Why the below two codes return different results, or what is the use of "-" before the "date" variable column in this code?
bikes <- read_csv("https://raw.githubusercontent.com/whipson/Ottawa_Bicycles/master/bikes_app.csv", col_types = c("?nnnnnnnnnnnnnn"))
coords <- read_csv("https://raw.githubusercontent.com/whipson/Ottawa_Bicycles/master/coords.csv")
the result of the below code with or without "-" before the date variable is different, So I would like to know the use of "-" in the code before the "date"?
bikes_plot <- bikes %>%
pivot_longer(names_to = "counter", values_to = "count", -date) %>%
left_join(coords, by = "counter")
bikes_plot <- bikes %>%
pivot_longer(names_to = "counter", values_to = "count", date) %>%
left_join(coords, by = "counter")
I have daunt why the two results of the code in R console are different?
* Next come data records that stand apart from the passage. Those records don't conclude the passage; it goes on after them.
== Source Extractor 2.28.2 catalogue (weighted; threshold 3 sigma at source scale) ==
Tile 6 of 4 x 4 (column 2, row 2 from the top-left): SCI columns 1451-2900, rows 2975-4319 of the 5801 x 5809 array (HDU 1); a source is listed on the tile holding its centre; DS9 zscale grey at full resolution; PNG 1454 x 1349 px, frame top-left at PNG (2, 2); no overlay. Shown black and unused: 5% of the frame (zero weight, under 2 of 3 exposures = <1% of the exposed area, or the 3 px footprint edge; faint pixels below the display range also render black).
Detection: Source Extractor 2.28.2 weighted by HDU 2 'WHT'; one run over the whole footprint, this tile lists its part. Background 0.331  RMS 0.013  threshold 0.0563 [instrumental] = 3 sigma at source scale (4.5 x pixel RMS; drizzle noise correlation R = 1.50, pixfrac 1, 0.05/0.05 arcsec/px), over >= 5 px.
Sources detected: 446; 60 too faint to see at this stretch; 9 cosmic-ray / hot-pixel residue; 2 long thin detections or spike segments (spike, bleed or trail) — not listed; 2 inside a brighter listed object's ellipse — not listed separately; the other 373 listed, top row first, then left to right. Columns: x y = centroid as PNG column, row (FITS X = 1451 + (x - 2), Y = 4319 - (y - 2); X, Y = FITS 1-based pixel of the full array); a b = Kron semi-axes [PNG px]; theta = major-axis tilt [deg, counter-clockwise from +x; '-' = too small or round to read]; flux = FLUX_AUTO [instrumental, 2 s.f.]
in pivot_longer(names_to = "counter", values_to = "count", -date)
,
I also have a daunt if "values_to = "count"
, count is an existing column name here in the csv file, or it is a summary.
In R, when you name your arguments, they are always assigned to the respective name within the formal definition. When arguments are not named, they are filled from left to right in the arg list (before ...
) from those arguments that have not had a named-argument assigned.
If you look at the arguments of pivot_longer
:
pivot_longer(
data,
cols,
names_to = "name",
names_prefix = NULL,
names_sep = NULL,
names_pattern = NULL,
names_ptypes = NULL,
names_transform = NULL,
names_repair = "check_unique",
values_to = "value",
values_drop_na = FALSE,
values_ptypes = NULL,
values_transform = NULL,
...
)
and take your call:
bikes %>%
pivot_longer(names_to = "counter", values_to = "count", -date)
The "current data" in the %>%
-pipe is assigned to the first argument, which is data
. The next unnamed argument -date
(or date
in the other block) is assigned to cols
, which are
cols: <'tidy-select'> Columns to pivot into longer format.
The presence of the leading -
means "all columns except date
", in the tidy-select way of selecting columns. Other options could be everything()
, ends_with("bar")
, etc.
When you say -date
, you are saying that you want the date
column to remain unchanged: it remains as a column, and in this case you will get all remaining columns pivoted/reshaped into just two columns: one column "count"
which holds the other values, and "counter"
that includes the column name from which the count
was retrieved. Because we're selecting all columns except one for pivoting (and we aren't doing any other fancy pivot-by-pattern), then we should see (ncol(bikes)-1) * nrow(bikes)
rows resulting.
bikes %>%
pivot_longer(names_to = "counter", values_to = "count", -date)
# # A tibble: 49,840 × 3
# date counter count
# <dttm> <chr> <dbl>
# 1 2010-01-01 00:00:00 alexandra_bridge 0
# 2 2010-01-01 00:00:00 eastern_canal 0
# 3 2010-01-01 00:00:00 ottawa_river 0
# 4 2010-01-01 00:00:00 western_canal NA
# 5 2010-01-01 00:00:00 laurier_bay NA
# 6 2010-01-01 00:00:00 laurier_lyon NA
# 7 2010-01-01 00:00:00 laurier_metcalfe NA
# 8 2010-01-01 00:00:00 somerset_bridge NA
# 9 2010-01-01 00:00:00 otrain_young NA
# 10 2010-01-01 00:00:00 otrain_gladstone NA
# # … with 49,830 more rows
# # ℹ Use `print(n = ...)` to see more rows
When you instead use date
(not -date
), you are saying to pivot only that column ... which seems kind of silly, since all it does it remove the date
column, add one column named "counter"
that contains invariably "date"
(the name of the column pivoted), and one column named "count"
that is effectively (in this case) exactly the same as the original date
column. The remainder of the columns are not touched, and since the number of columns we pivot is only 1, the number of rows in the frame is unchanged.